Receiver operating characteristic (ROC) curve for Fit Binary Logistic Model and Binary Logistic Regression

The ROC curve plots the true positive rate (TPR), also known as power, on the y-axis. The ROC curve plots the false positive rate (FPR), also known as type 1 error, on the x-axis. The area under an ROC curve indicates whether the binary model is a good classifier.

Interpretation

The area under the ROC curve values range from 0.5 to 1. When the binary model can perfectly separate the classes, then the area under the curve is 1. When the binary model cannot separate the classes better than a random assignment, then the area under the curve is 0.5.

When no separate test set is used, Minitab creates the ROC curve with the data set.

In this example, the area under the test curve is 0.9405.

With a validation method, Minitab creates two ROC curves. One curve is for the training data and the other is for the validation data. The validation results indicate whether the model can adequately predict the response values for new observations, or properly summarize the relationships between the response and the predictor variables. The training results are usually more ideal than actual and are for reference only.

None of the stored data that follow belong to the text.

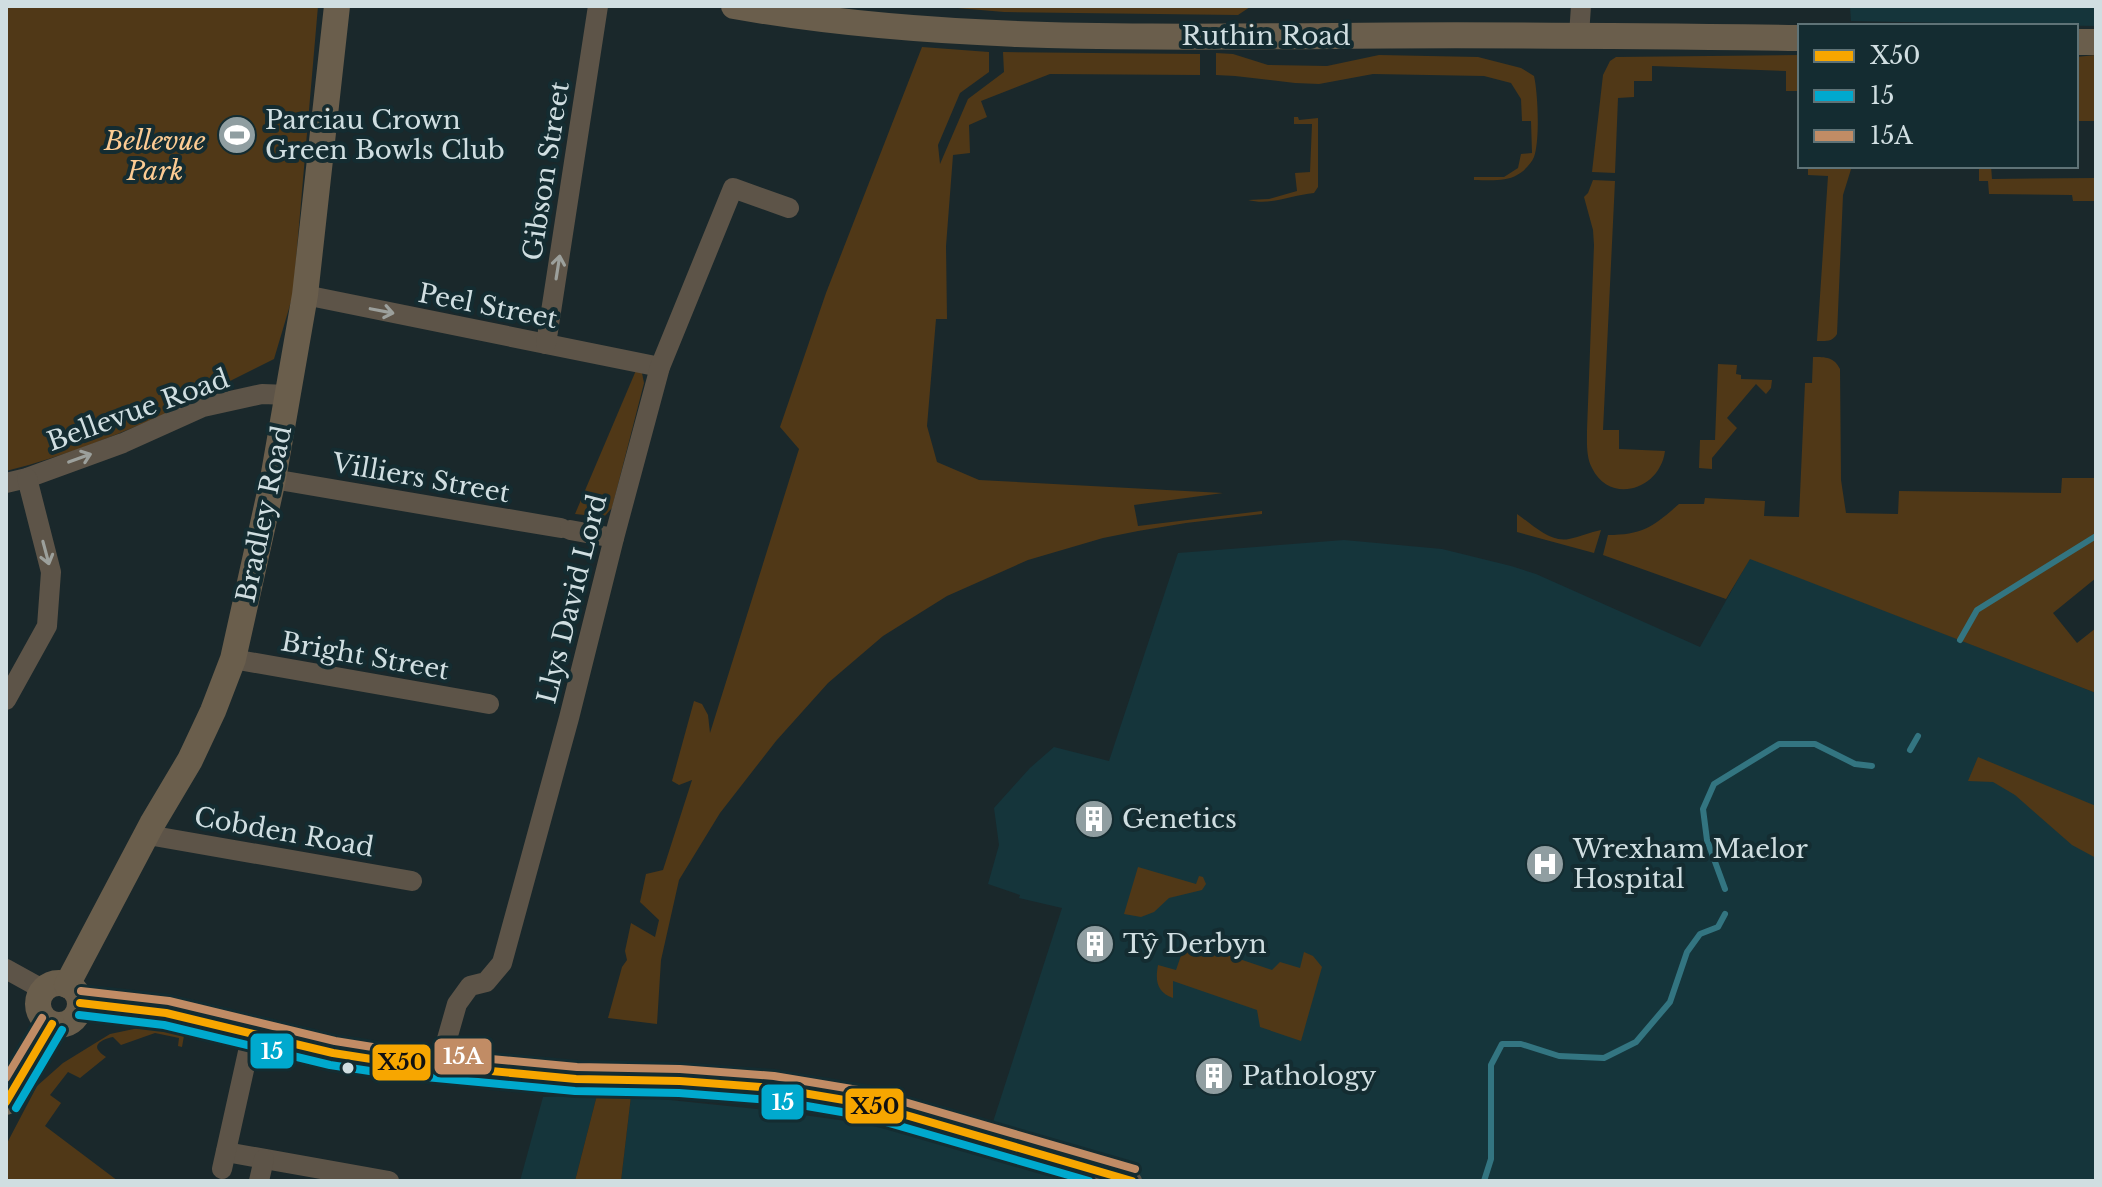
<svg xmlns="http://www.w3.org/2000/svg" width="2102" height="1187" font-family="'Libre Baskerville',serif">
<rect width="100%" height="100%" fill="#1a282b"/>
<!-- built -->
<g fill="#15353b">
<polygon points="1850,6 2096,6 2096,26 1851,21"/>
<polygon points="1344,540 1442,549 1511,566 1536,574 1700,647 1750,558 2096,693 2096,1181 621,1181 631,1096 775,1111 853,1122 931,1138 983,1153 1062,908 1019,898 1020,895 988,884 999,845 994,808 1030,768 1054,747 1109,761 1178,553"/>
<polygon points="597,1095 575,1181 520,1181 543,1097"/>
</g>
<!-- green -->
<g fill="#503817">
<path d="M6,6h312l-25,289 -19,64 -44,22 -44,17 -2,8c-57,25 -117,50 -178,65z"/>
<polygon points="1234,6 1250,7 1238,15 1004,12 946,7"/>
<polygon points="922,47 989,52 989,72 960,93 938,145 940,164 968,99 1004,72 1003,52 1200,54 1200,75 1050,74 981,101 987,117 969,125 970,153 953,155 946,246 947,319 936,319 927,426 937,462 979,480 1223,493 1134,505 1138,526 1262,511 1262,514 1186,523 1138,531 1103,538 1028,560 947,596 883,636 828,683 776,741 720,813 679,880 661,960 657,1024 608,1018 622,967 627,960 625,951 631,923 655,937 659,920 640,902 646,874 663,870 692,780 679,785 672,781 694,701 702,704 708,715 710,733 799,449 780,427 826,293"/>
<path d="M1216,53l17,1 35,11 59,1 52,-11 99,2 43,11 13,8c4,17 6,65 0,81 -3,7 -11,15 -17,18 -11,7 -30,5 -43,5v-3h30l14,-9 3,-14 11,-1 -1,-32h-9l-1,-22 -10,-16 -27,-7 -111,-2 -54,10 -24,-1 -60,-7 -19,-1z"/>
<polygon points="1800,55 1800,91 1786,91 1786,71 1652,66 1652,81 1634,81 1634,97 1618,98 1615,173 1592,172 1603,75 1610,61 1616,57"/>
<polygon points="2096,55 2096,121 2076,121 2076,57"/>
<path d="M1294,117h4l1,3 19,-2v69l-4,6c-23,2 -43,13 -66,7l21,-1 28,-8 -2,-18 15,-1 2,-48h-18z"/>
<path d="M1808,166h44l-9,29 -6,139c-5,8 -10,7 -20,7l11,-165 -20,-1z"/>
<polygon points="1979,166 1991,166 1992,179 2096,178 2096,201 2073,201 2072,195 1989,194 1988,181 1979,181"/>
<path d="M1593,180l22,1 -12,249h16v19l46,2c-5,39 -55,54 -73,17 -6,-11 -5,-26 -5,-38l7,-185 -1,-15 -9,-33 4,-4z"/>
<path d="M1813,357c13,0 21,0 27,12l1,111 5,33 52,1 1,-23 162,2 1,-15h34v100l-43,35 24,30 19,-15v65l-346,-134 -24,40 -123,-44 5,-20c35,0 46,-9 71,-31h25l1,-6 60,3 -1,15 35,1 6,-134h7z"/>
<polygon points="1718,364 1737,365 1736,374 1741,375 1741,379 1772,380 1771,388 1766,394 1756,384 1727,418 1737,428 1712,458 1712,469 1699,468 1700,440 1715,440"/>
<polygon points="637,368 642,373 644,383 612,508 604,517 575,514"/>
<path d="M1517,514c16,11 33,29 52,25 11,-2 21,-7 32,-9l-7,23 -77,-21z"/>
<polygon points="1978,757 2096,806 2096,858 2072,845 2015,795 1993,782 1968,781"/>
<polygon points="1138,867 1196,884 1199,876 1203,877 1206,884 1202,890 1169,898 1154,912 1141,917 1124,914"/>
<path d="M1186,941l86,29 8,-8 20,6 4,-16 9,4 9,11 -21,74 -41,-14 -3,-17 -84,-29v17c-16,-6 -18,-17 -15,-33l18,5z"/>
<path d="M153,1025l32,5 -3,17 -4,-1 1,-8 -24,-5 -34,12 -8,-8c-6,1 -21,6 -14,14 2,3 5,4 7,6l-26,21 -12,-6 -18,23 11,8 -16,23 73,55h-112v-36l31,-59 26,-23 47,-29z"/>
<polygon points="597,1095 631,1096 621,1181 575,1181"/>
</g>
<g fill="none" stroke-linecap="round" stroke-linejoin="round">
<!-- stream -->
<g stroke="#337581" stroke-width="6">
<polyline points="1960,640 1977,610 2096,536"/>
<polyline points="1910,750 1918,736"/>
<polyline points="1725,889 1707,840 1703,809 1714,784 1779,744 1815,744 1855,764 1872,766"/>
<polyline points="1484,1181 1491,1159 1491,1065 1502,1044 1521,1044 1559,1056 1604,1058 1636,1042 1670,1002 1687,952 1700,934 1718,927 1725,914"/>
</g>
<!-- minor -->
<g stroke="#5d5448" stroke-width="20">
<polyline points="1579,35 1581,6"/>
<polyline points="305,295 660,367"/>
<polyline points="546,344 598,6"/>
<polyline points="273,479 561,528"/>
<polyline points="6,483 27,478 123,443 203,407 262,394 289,395"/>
<polyline points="570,530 614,538"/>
<polyline points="233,659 489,704"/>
<polyline points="6,700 47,626 51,572 27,478"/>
<polyline points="148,835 412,881"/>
<polyline points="6,969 44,990"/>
<polyline points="80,1003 166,1013 333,1053 384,1061 576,1079 680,1081 773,1088 868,1104 1132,1181"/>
<polyline points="439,1067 457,1004 470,986 486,982 502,963 569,718 614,538 660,367 733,188 789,208"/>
<polyline points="226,1152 389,1181"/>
<polyline points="222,1169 252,1034"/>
<polyline points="259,1181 264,1159"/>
</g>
<!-- major -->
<g stroke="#6a5e4c" stroke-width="26">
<path d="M734,6c198,35 400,31 601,30 155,-2 310,0 465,2"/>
<polyline points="2076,42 2096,42"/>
<circle cx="59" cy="1004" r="21"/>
<polyline points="67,985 152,824 190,760 213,711 233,659 273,479 305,295 337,6"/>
<polyline points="6,1102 52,1024"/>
</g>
<!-- bus-1 casing -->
<g stroke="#142c31" stroke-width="14">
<g id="bus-1">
<polyline points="80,1003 166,1013 333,1053 384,1061 576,1079 680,1081 773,1088 868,1104 1132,1181"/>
<polyline points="6,1102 52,1024"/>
</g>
</g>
<!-- bus-2 casing -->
<g stroke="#142c31" stroke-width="14">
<g id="bus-2">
<polyline points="79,1015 164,1025 330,1065 383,1073 575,1091 679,1093 772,1100 865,1116 1089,1181"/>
<polyline points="16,1108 62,1030"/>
</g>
</g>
<!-- bus-3 casing -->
<g stroke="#142c31" stroke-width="14">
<g id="bus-3">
<polyline points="81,991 169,1001 335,1041 385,1049 577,1067 680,1069 774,1076 870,1092 1135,1169"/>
<polyline points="6,1078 42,1018"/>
</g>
</g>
<!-- bus-1 -->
<use href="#bus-1" stroke="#f7a600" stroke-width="8"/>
<!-- bus-2 -->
<use href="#bus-2" stroke="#00a9ce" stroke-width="8"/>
<!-- bus-3 -->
<use href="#bus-3" stroke="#c18c65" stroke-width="8"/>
</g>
<!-- one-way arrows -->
<defs><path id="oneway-shaft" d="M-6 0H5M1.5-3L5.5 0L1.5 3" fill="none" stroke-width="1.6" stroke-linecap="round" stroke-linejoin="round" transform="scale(2)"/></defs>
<g stroke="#9ca09c">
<use href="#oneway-shaft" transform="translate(558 267) rotate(-81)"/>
<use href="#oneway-shaft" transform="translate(382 311) rotate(11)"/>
<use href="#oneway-shaft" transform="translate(80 458) rotate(-20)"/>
<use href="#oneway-shaft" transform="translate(46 553) rotate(75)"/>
</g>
<!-- icons -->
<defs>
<g id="stadium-disc" transform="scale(2)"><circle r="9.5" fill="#909ea1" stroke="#142c31"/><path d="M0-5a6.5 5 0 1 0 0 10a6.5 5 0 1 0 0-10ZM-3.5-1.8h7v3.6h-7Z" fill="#fff"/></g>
<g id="building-disc" transform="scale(2)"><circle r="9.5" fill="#909ea1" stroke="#142c31"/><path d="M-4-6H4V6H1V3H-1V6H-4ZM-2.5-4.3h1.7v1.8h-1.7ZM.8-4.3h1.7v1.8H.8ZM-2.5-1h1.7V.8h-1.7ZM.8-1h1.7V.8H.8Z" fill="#fff"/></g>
<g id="hospital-disc" transform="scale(2)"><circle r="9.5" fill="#909ea1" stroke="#142c31"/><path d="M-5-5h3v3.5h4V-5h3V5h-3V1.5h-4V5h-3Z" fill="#fff"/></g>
</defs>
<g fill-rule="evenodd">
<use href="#stadium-disc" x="237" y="135"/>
<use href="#building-disc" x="1094" y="819"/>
<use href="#hospital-disc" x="1545" y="864"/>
<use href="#building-disc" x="1095" y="944"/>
<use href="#building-disc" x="1214" y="1076"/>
</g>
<!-- markers -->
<circle fill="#d0dee1" stroke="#142c31" stroke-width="3" cx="348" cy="1068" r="7"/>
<g text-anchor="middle" stroke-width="8" stroke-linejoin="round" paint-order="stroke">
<!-- street labels -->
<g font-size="26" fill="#d0dee1" stroke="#142c31">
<text x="1266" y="45">Ruthin Road</text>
<text transform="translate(546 171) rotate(-81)" y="9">Gibson Street</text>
<text transform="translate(488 306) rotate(11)" y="9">Peel Street</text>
<text transform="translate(138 410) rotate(-20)" y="9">Bellevue Road</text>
<text transform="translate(421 478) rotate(10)" y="9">Villiers Street</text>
<text transform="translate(264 514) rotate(-78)" y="9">Bradley Road</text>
<text transform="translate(572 599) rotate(-76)" y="9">Llys David Lord</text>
<text transform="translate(365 656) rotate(10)" y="9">Bright Street</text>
<text transform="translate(284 832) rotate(10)" y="9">Cobden Road</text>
</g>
<!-- poi labels -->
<g font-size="26" fill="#d0dee1" stroke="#142c31" text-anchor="start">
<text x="265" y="129">Parciau Crown<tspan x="265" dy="30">Green Bowls Club</tspan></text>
<text x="1122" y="828">Genetics</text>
<text x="1573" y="858">Wrexham Maelor<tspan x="1573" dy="30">Hospital</tspan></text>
<text x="1123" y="953">Tŷ Derbyn</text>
<text x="1242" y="1085">Pathology</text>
</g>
<!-- park labels -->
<g font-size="26" font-style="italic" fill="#fccb93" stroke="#142c31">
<text x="155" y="150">Bellevue<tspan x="155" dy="30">Park</tspan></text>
</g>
</g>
<g stroke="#142c31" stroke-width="3">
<rect x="249" y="1032" width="46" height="38" rx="8" fill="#00a9ce"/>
<rect x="433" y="1037" width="60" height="39" rx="8" fill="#c18c65"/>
<rect x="371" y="1043" width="61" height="39" rx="8" fill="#f7a600"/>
<rect x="760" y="1083" width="45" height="38" rx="8" fill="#00a9ce"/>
<rect x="844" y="1087" width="61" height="38" rx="8" fill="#f7a600"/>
</g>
<g font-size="22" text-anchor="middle" font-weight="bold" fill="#fff">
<text x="272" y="1059">15</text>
<text x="463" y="1064">15A</text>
<text x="783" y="1110">15</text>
</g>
<g font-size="22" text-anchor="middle" font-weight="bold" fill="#111">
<text x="402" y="1070">X50</text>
<text x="875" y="1114">X50</text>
</g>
<!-- border -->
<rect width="2102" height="1187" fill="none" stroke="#d0dee1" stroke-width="16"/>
<!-- legend -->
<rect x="1798" y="24" width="280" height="144" fill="#142c31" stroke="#5f7377" stroke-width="2"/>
<rect x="1814" y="50" width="40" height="12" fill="#f7a600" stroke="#5f7377" stroke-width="2"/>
<text x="1870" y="64" font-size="24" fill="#d0dee1">X50</text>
<rect x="1814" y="90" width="40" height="12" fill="#00a9ce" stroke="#5f7377" stroke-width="2"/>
<text x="1870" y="104" font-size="24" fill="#d0dee1">15</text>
<rect x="1814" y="130" width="40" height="12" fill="#c18c65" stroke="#5f7377" stroke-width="2"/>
<text x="1870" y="144" font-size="24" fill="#d0dee1">15A</text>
</svg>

A k-fold area under the ROC curve that is substantially less than the area under the ROC curve can indicate that the model is over-fit. An over-fit model occurs when the model includes terms that are not important in the population. The model becomes tailored to the training data and, therefore, might not be useful for making predictions about the population.

In this example, the training curve shows a better fit than the test curve. The performance of the test curve is typically a better representation of how the model performs for new data. The area under the test curve is 0.8882.